Automating the Boring with n8n + AI

Automating the Boring with n8n + AI

One of the biggest misconceptions about AI is that its value lies only in external product features, chatbots, personalisation, content generation. But in reality, some of the highest-leverage uses of AI and automation happen behind the scenes.

In B2B SaaS )especially when selling into public-sector domains like the NHS) a huge portion of operational complexity happens in the onboarding phase. Every new client brings a deluge of data, most of it inconsistently formatted, unstructured, and often dumped as raw folder trees or screenshots. And if your product is replacing decades of legacy processes (as ours is), the problem compounds.

This used to be a massive manual burden. But recently, I’ve been building internal automations using n8n and lightweight AI agents, with transformative results.

The Problem: Data Onboarding Hell

Let’s take one real example:

When onboarding a new NHS Trust, our implementation team typically receives hundreds of folders, one for each staff member, containing a total of up to 68,000 files. The team’s job? Manually search each folder for a specific key document: a performance review, a scanned contract, or a roster file buried somewhere in the mess.

Even for our most experienced team members, this process could take 2 to 3 weeks of focused effort per client. That’s not just a cost problem, it’s also a morale and velocity problem.
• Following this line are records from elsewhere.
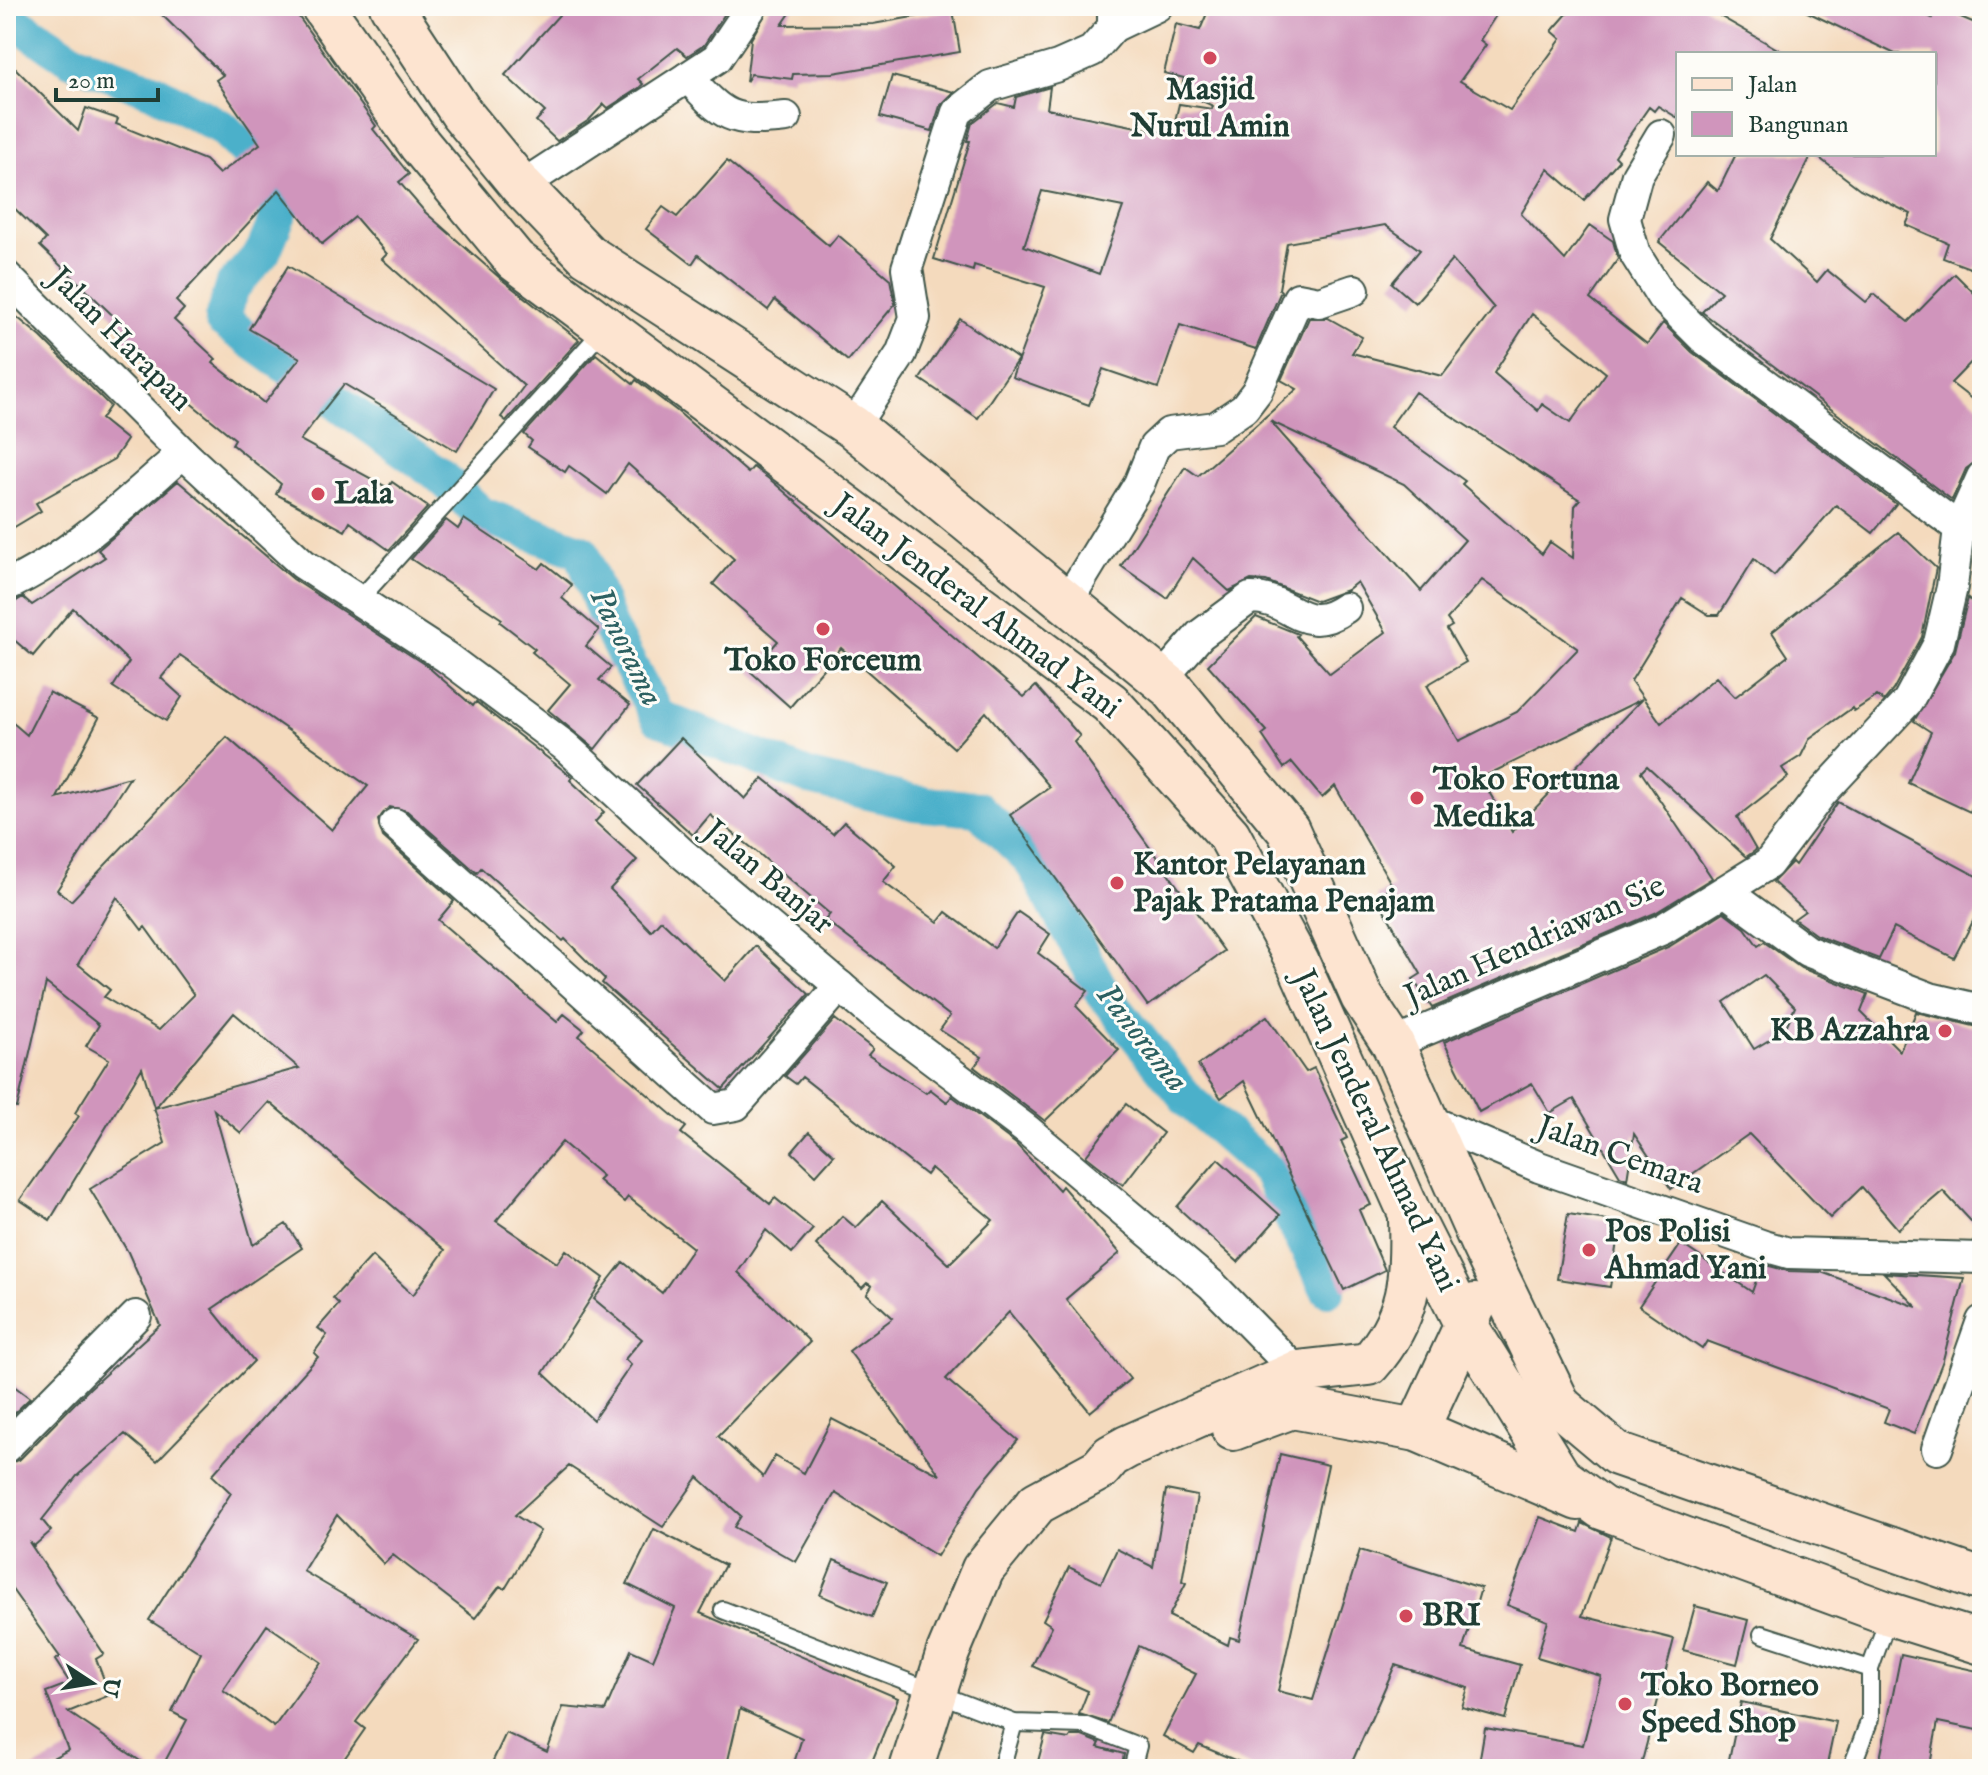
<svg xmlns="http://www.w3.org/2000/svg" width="1988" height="1775" viewBox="0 0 1988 1775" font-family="'IM FELL English',serif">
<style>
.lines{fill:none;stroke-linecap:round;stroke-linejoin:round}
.canal{stroke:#4bb0ca;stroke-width:36}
.building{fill:#d095bc;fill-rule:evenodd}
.service-casing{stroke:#3f5549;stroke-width:20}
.minor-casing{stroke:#3f5549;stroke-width:34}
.secondary-casing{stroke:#3f5549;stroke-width:46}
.service{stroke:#fff;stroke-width:16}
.minor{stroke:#fff;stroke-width:30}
.secondary{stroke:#fde4d0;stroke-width:42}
.poi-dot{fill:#d1495b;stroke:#fdfcf7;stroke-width:3}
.labels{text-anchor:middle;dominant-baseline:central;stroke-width:6;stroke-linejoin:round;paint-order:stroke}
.poi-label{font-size:32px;font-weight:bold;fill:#1f3d34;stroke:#fdfcf7;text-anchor:start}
.street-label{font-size:32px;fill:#1f3d34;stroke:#fdfcf7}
.water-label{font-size:34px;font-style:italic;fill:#2c6061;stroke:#fdfcf7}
</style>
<rect width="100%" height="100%" fill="#fdfcf7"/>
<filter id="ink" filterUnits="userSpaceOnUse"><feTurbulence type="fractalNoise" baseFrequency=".0125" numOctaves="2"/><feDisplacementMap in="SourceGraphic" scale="16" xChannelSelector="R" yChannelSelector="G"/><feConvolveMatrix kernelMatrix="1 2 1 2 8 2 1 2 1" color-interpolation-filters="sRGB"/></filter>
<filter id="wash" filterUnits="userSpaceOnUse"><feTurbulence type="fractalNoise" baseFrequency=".006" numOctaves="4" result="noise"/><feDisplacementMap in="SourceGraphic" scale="32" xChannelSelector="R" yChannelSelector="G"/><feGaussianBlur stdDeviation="1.8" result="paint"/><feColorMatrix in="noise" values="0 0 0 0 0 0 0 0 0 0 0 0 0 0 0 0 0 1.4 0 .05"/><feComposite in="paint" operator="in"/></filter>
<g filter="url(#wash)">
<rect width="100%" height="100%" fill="#f4dabd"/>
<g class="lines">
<path class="canal" d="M6,16L71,59L152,90L223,128L261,166L281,209L263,252L232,287L222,320L438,474L481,514L582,552L609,627L658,717L810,778L914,803L978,809L1031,860L1102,992L1189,1101L1268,1171L1328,1289"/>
</g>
<g id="blocks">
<g class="building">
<path d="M153,6H291L376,126L373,129L409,174L399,182L425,212L501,279L579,340L506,421L501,417L524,386L382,259L387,254L355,217L322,244L279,190L176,301L184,309L174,320L216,359L213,363L264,403L300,358L249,329L288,266L494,389L457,451L344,384L300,440L388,488L392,482L428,507L389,550L350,522L345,531L276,494L281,484L232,444L235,439L188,401L119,335L126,328L40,246L46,239L6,200V59L78,131L86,108L118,119L116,124L205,160L219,174L260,144L216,80L223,75Z"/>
<path d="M567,6H730L704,45L687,56L677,48L638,79L643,84L639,88L608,108L604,104L589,120L557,141L536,121L545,112L505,75Z"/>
<path d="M770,6H795L782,25L873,24L953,10L960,52L833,73L793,74L792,79L751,74L746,82L751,39Z"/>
<path d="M1210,6H1502L1480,40L1486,45L1460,81L1510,110L1561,39L1552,31L1574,6H1702L1786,54H1678V118L1658,106L1654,111L1649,107L1615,156L1619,160L1584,200L1548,169L1521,214L1565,260L1590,225L1613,241L1618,259L1590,299L1647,344L1663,323L1692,352L1896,504L1873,533L1836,505L1774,576L1754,559L1719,615H1709L1682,598L1631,681L1661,723L1716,677L1735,697L1788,656L1772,632L1898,532L1936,568L1922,637L1893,690L1884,701L1877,696L1854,711L1852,708L1810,738L1801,756L1782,768L1788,777L1737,817L1756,850L1746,857L1647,766L1641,772L1712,878L1655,913L1432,1008L1413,979L1421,974L1376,896L1393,887L1335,786L1322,798L1292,762L1284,768L1262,735L1267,731L1208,665L1256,617L1298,634L1296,636L1330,674L1386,632L1357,582L1347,590L1317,601L1266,581L1251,580L1229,591L1193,558L1167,598L1121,566L1185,467L1198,476L1297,389L1281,380L1309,318H1328L1362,337L1352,353L1442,376L1494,308L1452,260L1415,303L1392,283L1420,250L1385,225L1287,243L1279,289L1281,291L1256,349L1180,325L1158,388L1103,369L1089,405L1012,377L1045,287L974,265L973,271L934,259L970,141H967L972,123L998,103L1014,107L1016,97L1050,87L1047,109L1172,134L1179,104L1212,109L1213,106L1181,91L1184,78L1164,73L1176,24L1200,30ZM1042,191L1123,207L1099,274L1024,246ZM1532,314L1606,373L1570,423L1542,404L1538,411L1494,373ZM1415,392L1580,500L1575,506L1573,558L1550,542L1542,554L1462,484L1465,481L1390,427ZM1270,421L1404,484L1465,540L1421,591ZM1482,580L1578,649L1517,712L1459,741L1427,685L1466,662L1447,629L1452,626L1447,619ZM1642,699L1512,832L1481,778Z"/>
<path d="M1795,6H1906L1932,18L1937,7L1982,26V250L1975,270L1943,258L1948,243L1906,225L1911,214L1860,189L1814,154H1934V54H1895Z"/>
<path d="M892,76L954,92L940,106L932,131L880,117Z"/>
<path d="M1736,154H1812L1770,239L1817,282L1827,270L1866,302L1874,294L1908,322L1955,274L1982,301V351L1951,383L1982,407V457L1966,469L1952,500L1702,312L1721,292L1659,242L1707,182L1718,191Z"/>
<path d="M727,161L829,246L838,235L890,279L895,304L848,361L775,300L768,310L698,255L692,264L646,229L663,207L677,217Z"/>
<path d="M6,308L41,337L110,406L101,419L127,440L114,459L36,503L41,511L6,532Z"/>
<path d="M960,319L1018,359L978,418L920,379Z"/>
<path d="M596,354L633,384L636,380L677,411L748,473L753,467L773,482L1024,697L1036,686L1080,736L1074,742L1224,951L1148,1006L1010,815L1050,787L986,712L954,748L841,648L790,707L751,672L778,641L713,584L734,559L628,464L607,494L569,466L565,472L528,447L532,441L524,434Z"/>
<path d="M178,481L293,579L427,666L473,706L476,702L572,777L570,780L604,812L595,822L637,860L610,889L651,931L661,920L725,981L756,946L809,994L723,1089L602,983L605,979L565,939L563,941L481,868L477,873L407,811L390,807L378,820L383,837L454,901L438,920L557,1022L564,1014L584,1030L579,1036L686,1127L681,1133L770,1204L775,1198L813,1229L792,1253L766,1230L738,1272L810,1342L718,1436L763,1477L775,1456L804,1473L832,1419L940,1475L849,1351L893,1318L867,1294L872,1286L867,1283L862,1288L816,1245L842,1216L856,1228L882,1201L949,1264L993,1220L931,1168L926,1175L802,1077L796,1084L785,1076L835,1019L873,1049L868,1055L926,1093L930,1089L947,1102L952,1096L1016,1144L1059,1190L1062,1186L1120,1253L1066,1299L1130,1379L1090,1412L1009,1312L946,1379L1018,1440L979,1487L937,1556L835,1493L796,1562L734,1527L741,1516L698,1477L663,1527L569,1466L515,1515L540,1531L505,1589L500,1586L475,1618L393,1555L384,1564L337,1515L303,1571L418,1639L356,1722L365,1729L337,1769H161L187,1720L172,1712L201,1653L149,1620L231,1493L212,1475L318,1357L314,1353L327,1335L318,1328L339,1304L333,1298L372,1256L413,1295L445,1250L269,1102L241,1133L214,1110L253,1245L286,1224L302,1248L212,1309L254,1361L157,1461L125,1434L77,1476L42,1520L51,1531L34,1546L29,1542L104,1654L96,1659L110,1695L68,1712L152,1769H32L68,1750L46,1692L70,1683L55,1660L60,1657L6,1581V1464L19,1460L90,1388L160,1325L128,1252L90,1189L165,1143L142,1068L50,1220L20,1200L79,1116L75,1113L109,1059L86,1046L99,1025L46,983L17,1108L6,1106V717L27,735L49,692L99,718L57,798L130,777L57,890L71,901L227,737L332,830L368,786L180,655L161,678L182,697L166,721L113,687L129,662L73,608L33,656L6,633V612L15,602L23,597L32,605L105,557L98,550ZM117,897L142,930L145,927L194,995L159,1030L104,997L110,990L78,964ZM234,1013L299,1068L155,1108ZM562,1142L602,1176L598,1180L624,1202L628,1197L693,1248L662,1293L623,1262L594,1299L642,1339L625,1359L631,1365L593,1420L543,1373L604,1278L566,1250L557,1263L496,1221ZM267,1625L321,1662L274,1727L223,1690Z"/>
<path d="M464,519L539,569L544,563L572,585L562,598L599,630L586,646L611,667L599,680L630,705L595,749L548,710L570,684L532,652L535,649L500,622L502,619L411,559L446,520L458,529Z"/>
<path d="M1968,598L1982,612V785L1970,812L1908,783L1931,732L1914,721L1955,651Z"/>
<path d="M681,738L745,799L763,778L833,834L844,822L896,866L883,882L938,922L946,912L994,948L1018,912L1050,934L1038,953L1088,991L1076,1006L1119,1050L1045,1121L974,1067L982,1057L940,1030L950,1016L825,920L830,914L757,852L710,815L693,835L637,785Z"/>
<path d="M1838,802L1982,879V904L1954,958L1894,928L1879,959L1816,935L1794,919L1805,911L1773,882L1792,862L1795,865Z"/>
<path d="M1724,912L1745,928L1758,946L1764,942L1801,968L1868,994L1861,1012L1900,1051L1916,1012L1982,1028V1233L1943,1191L1898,1229L1862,1187L1830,1218L1749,1134L1671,1189L1634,1134L1627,1179L1620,1176L1574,1099L1550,1113L1532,1083L1479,1112L1444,1042L1670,946ZM1764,975L1795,1007L1784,1031L1754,1049L1724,1002Z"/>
<path d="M1267,1016L1306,1072L1314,1068L1347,1138L1341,1141L1371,1205L1359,1210L1385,1270L1344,1290L1244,1081L1221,1098L1198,1065Z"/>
<path d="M1126,1104L1163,1133L1123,1185L1086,1156Z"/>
<path d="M809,1132L834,1155L816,1175L792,1152Z"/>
<path d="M1218,1159L1280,1215L1238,1262L1177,1207Z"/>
<path d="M1568,1214L1620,1222L1610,1287L1557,1279Z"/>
<path d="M1681,1244L1752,1292L1762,1264L1788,1271L1821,1272L1917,1307L1884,1273L1964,1278L1943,1360L1914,1434L1884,1422L1889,1409L1707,1341L1702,1349L1639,1306Z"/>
<path d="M6,1380L30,1398L6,1421Z"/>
<path d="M1280,1454L1328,1465L1278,1691L1313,1700L1360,1550L1481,1588L1463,1649L1520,1665L1505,1719L1462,1707L1468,1688L1395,1665L1349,1769H1256L1199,1745L1194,1753L1163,1736L1196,1674L1139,1646L1108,1723L1079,1714L1088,1691L1032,1666L1052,1626L1043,1620L1069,1567L1101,1583L1117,1549L1153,1567L1166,1490L1197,1496L1182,1581L1186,1583L1169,1616L1228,1645L1230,1637L1239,1640Z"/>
<path d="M1540,1517L1579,1532L1582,1523L1611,1537L1582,1616L1674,1639L1640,1769H1478L1485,1728L1583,1745L1601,1676L1537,1657L1548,1621L1507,1605Z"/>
<path d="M654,1529L725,1565L700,1613L898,1698L869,1769H792L802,1738L740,1709L726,1769H489L506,1733L547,1752L563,1707L605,1711L631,1650L653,1660L675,1608L627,1584Z"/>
<path d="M834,1560L887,1582L872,1617L820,1595Z"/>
<path d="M1695,1606L1748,1620L1737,1664L1683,1650Z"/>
<path d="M1901,1654L1982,1672V1731L1938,1722L1929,1769H1878Z"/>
<path d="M1741,1702L1836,1722L1826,1769H1727Z"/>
<path d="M1045,1735L1069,1739L1071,1736H1082L1100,1743L1098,1747L1124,1754L1121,1769H1036Z"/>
</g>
</g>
</g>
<g filter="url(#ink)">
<use href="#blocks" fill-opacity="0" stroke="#3f5549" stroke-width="2"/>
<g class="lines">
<g class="service-casing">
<g id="service">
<path d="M358,601L605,328"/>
<path d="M723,1610L1014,1723L1084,1725L1138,1746L1132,1769"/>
<path d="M1762,1634L1870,1669"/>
<path d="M1001,1769L1014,1723"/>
<path d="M1851,1769L1870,1719V1669L1889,1616"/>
</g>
</g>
<g class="minor-casing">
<g id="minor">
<path d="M1113,27L1157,6"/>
<path d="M688,77C724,117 731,123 786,117"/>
<path d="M1661,135L1637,175L1625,219L1635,254L1662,297L1703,338L1959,528"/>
<path d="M521,186L717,58L752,6"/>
<path d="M6,276L183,453L303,564L446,657L565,746L683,854L873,1014L1027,1130L1212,1285L1297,1372"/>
<path d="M853,427L901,354L915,318L907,268L957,112L990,86L1058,66L1092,51L1113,27V6"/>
<path d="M6,586C73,555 127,502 183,453"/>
<path d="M1067,602L1139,484L1154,447L1169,433L1216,427L1244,408L1257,391L1298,298L1319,302L1354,290"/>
<path d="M1161,680L1200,635L1250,598C1292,597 1302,638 1345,608"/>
<path d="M395,824L713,1109L736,1105L840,986"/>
<path d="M1725,891L1807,951L1930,998L1982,1010"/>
<path d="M1393,1044L1663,929L1768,864L1822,793L1908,701L1939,643L1952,587L1959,528L1982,477"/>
<path d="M1428,1120L1539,1167L1764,1246L1789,1253L1982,1258"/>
<path d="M6,1447L136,1316"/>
<path d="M1937,1449L1982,1321"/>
</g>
</g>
<g class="secondary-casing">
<g id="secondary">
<path d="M322,6L420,145L515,260L1110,703L1229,835L1298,963L1410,1214L1466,1325L1560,1477L1602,1508L1890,1614L1982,1643"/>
<path d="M391,6L462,114L521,186L587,255L853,427L1171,688L1288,830L1362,997L1393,1044L1481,1242L1560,1406L1617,1454L1982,1580"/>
<path d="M1233,1429L1292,1407L1417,1430L1578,1499"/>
<path d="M1417,1430L1475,1305"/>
<path d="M911,1769L947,1655L983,1569L1037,1503L1100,1469L1111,1456L1127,1447L1297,1372L1369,1364C1410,1317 1412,1279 1410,1219"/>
</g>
</g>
<use href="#service" class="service"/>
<use href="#minor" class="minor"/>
<use href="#secondary" class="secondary"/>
</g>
</g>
<g class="poi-dot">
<circle cx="1210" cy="58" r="8"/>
<circle cx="318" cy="494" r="8"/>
<circle cx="823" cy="629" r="8"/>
<circle cx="1417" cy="798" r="8"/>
<circle cx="1117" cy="883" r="8"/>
<circle cx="1945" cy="1031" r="8"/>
<circle cx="1589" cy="1250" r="8"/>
<circle cx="1406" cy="1616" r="8"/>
<circle cx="1625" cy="1704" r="8"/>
</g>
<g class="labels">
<g class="poi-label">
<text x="1210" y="90" text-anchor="middle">Masjid<tspan x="1210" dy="37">Nurul Amin</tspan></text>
<text x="334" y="494">Lala</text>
<text x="823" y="661" text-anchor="middle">Toko Forceum</text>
<text x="1433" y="780">Toko Fortuna<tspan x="1433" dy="37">Medika</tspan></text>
<text x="1133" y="865">Kantor Pelayanan<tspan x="1133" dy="37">Pajak Pratama Penajam</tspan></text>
<text x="1929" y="1031" text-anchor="end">KB Azzahra</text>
<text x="1605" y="1232">Pos Polisi<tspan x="1605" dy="37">Ahmad Yani</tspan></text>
<text x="1422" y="1616">BRI</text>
<text x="1641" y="1686">Toko Borneo<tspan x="1641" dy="37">Speed Shop</tspan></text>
</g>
<g class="street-label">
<text transform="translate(120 340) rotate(45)">Jalan Harapan</text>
<text transform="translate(976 607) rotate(37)">Jalan Jenderal Ahmad Yani</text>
<text transform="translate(768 878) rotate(40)">Jalan Banjar</text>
<text transform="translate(1535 942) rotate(-24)">Jalan Hendriawan Sie</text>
<text transform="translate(1375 1131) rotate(65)">Jalan Jenderal Ahmad Yani</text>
<text transform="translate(1620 1156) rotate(20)">Jalan Cemara</text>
</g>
<g class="water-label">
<text transform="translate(626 647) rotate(64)">Panorama</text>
<text transform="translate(1142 1038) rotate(52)">Panorama</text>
</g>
</g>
<rect width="1988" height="1775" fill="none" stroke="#fdfcf7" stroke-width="32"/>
<rect x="1676" y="52" width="260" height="104" fill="#fdfcf7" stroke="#a4b0a9" stroke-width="2"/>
<rect x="1692" y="78" width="40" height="12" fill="#fde4d0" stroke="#a4b0a9" stroke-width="2"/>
<text x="1748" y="92" font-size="24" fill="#1f3d34">Jalan</text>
<rect x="1692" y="112" width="40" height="24" fill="#d095bc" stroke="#a4b0a9" stroke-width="2"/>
<text x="1748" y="132" font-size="24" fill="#1f3d34">Bangunan</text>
<g transform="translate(92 1683) rotate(102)" stroke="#fdfcf7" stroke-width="6" paint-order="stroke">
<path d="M0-6L14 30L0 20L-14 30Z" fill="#1f3d34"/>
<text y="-12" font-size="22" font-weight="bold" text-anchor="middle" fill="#1f3d34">U</text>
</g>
<path d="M56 88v12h102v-12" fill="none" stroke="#1f3d34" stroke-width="4"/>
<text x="68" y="88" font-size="24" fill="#1f3d34" stroke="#fdfcf7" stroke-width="6" paint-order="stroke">20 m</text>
</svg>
You’ve got smart people wasting their time on robotic, soul-draining tasks.

The Solution: Automation in Layers

To solve this, I built an n8n workflow that layered classic automation with agentic AI to replicate the task, only faster, cheaper, and at scale.

Here’s how it works:

  1. Folder Traversal: Once triggered, the flow scans each folder individually, looking for files that match specific patterns based on name, type, or metadata.

  2. File Inspection: When a match is suspected, an AI agent (often running via a hosted OpenAI node) opens the file, even if it’s an image, and extracts key content.

  3. Sentiment/Context Matching: Using a pre-written prompt and internal knowledge base, the AI classifies whether this is the correct file or just noise.

  4. Standardisation: For confirmed matches, the file is renamed into a consistent format and moved to a clean output folder.

  5. Reporting: Once the scan completes, a human-readable report is generated, showing matches found, matches missed, and folders still requiring manual review.

What once took 2.5 weeks now takes a few hours, and most importantly, the output is structured, traceable, and easily reviewed.

What This Actually Changed

This wasn’t just a time saver. It was a mindset shift.

  • The implementation team regained focus. Instead of drowning in folders, they could focus on client comms, risk flags, and onboarding quality.

  • The business saved thousands per implementation especially important at scale.

  • Confidence in delivery increased because the output was consistent, and we could audit every decision the automation made.


How Far Can You Push It?

Once you’ve built the flow, you can take it further. For example:

  • Attach a webhook to expose the automation through a lightweight Lovable front-end, letting non-technical team members use it safely.

  • Chain it into more complex flows, e.g., once all files are matched, trigger a prefilled Airtable record or upload to a client workspace.

  • Use embedded memory or vector stores to let the AI “learn” your match patterns over time.

Limitations and Gotchas

This isn’t magic. It takes work.

  • n8n has a learning curve. You need some comfort with conditional logic, scripting, and flow design to build more advanced use cases.

  • Not all workflows are suited for n8n alone. Sometimes you need to plug in other tools (e.g., OCR, regex filters, hosted AI functions).

  • AI sometimes gets it wrong. That’s why the final output still includes a manual review list.

But even with these trade-offs, the value has been massive. This isn’t about replacing jobs, it’s about removing the parts of the job nobody should be doing anymore.

Final Takeaway

When people talk about AI in product design, they usually mean something flashy - chatbots, voice assistants, personalisation engines.

But here’s the truth: some of the most powerful uses of AI are invisible. They’re buried in your internal tools, sitting quietly between your folders, removing the friction that used to steal your team’s energy.

If you’re serious about scaling your product org, not just the product itself, this is where you start.